My dad was a sweet, lovable and wildly overprotective father.  But he was also an alcoholic who was painful to watch.  He worked for General Motors, barely doing what needed to be done to keep from getting fired.  Before GM, he enlisted in the war and served on the front lines in combat at Viet Nam. I believe part of why he enlisted was because he was mentally ill and he needed the war to give him an excuse for some of his constant run ins with trouble.  Don’t get me wrong, I am proud of his service.  He drove a tank, he walked the line and he was a demolitions expert.  But he had no regard for his own life.  He just wanted to impress his parents so badly that he put his life on the line.  And in the end, his mother didn’t see him as a hero.  She actually told him she was disappointed in him for making such a risky decision.  My father only wanted to make his mother proud, but I am convinced that she was incapable of telling him what he wanted to hear.  I don’t know why.  And I am forever disappointed in her because of it.  My father was a good man who made a lot of bad choices.  I love and respect him.  I’m forever grateful that by the end of his life, I earned his praise so much that my reward meant more to him than hers.

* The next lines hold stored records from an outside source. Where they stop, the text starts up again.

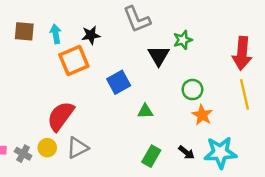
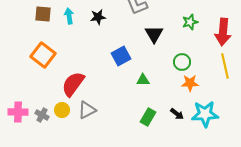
green star: (183, 40) -> (190, 22), moved
orange square: (74, 61) -> (43, 55), moved, turned -30
orange star: (202, 115) -> (190, 83), turned -30

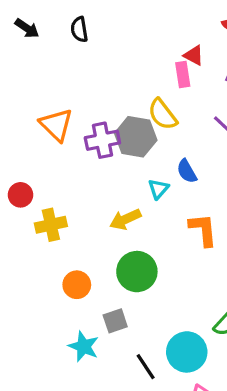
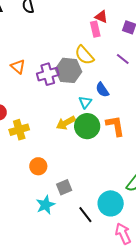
orange triangle: (56, 125) -> (18, 67), size x0.7
green circle: (137, 272) -> (87, 126), moved
cyan star: (84, 347) -> (45, 205), turned 30

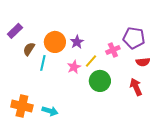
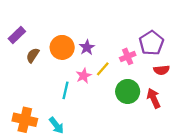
purple pentagon: (134, 38) -> (151, 43), turned 30
cyan line: (43, 63) -> (66, 90), moved
green circle: (100, 81) -> (128, 91), moved
cyan arrow: (50, 111) -> (56, 125), turned 35

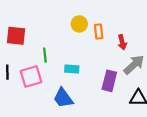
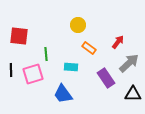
orange rectangle: (99, 31) -> (89, 48), moved, turned -48
red arrow: (122, 42) -> (118, 42), turned -128
purple rectangle: (109, 81) -> (106, 78), turned -48

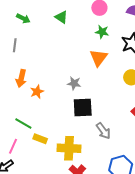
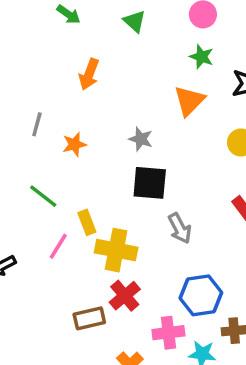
gray line: (15, 45) -> (37, 124), moved
orange arrow: (21, 78) -> (89, 74), moved
yellow rectangle: (40, 139) -> (87, 222), moved, turned 40
pink line: (13, 146) -> (58, 246), moved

My father was a complex character.  I need to take a very long time to explain him and I just don’t have it in me right now.  But this is the first swing of the hammer at the large block that is his story.  It’s a start.

 

I will write it all out at some point and I hope that when I do I do it justice.  I love my father.  At certain points in my life he has been, and in ways he will forever be my hero, my best friend and my muse.  He taught me so very much about being a human being, being a writer, being a truth seeker.  He allowed me to be free and never to fear getting caught.

I want you all to know my dad the way I know my dad.  I want you all to see Joe Czahur the way that I do, but you can’t because that’s a special view that only I get to have.  And even though it would be stellar to share it, it’s even more fantastic to keep it sacred.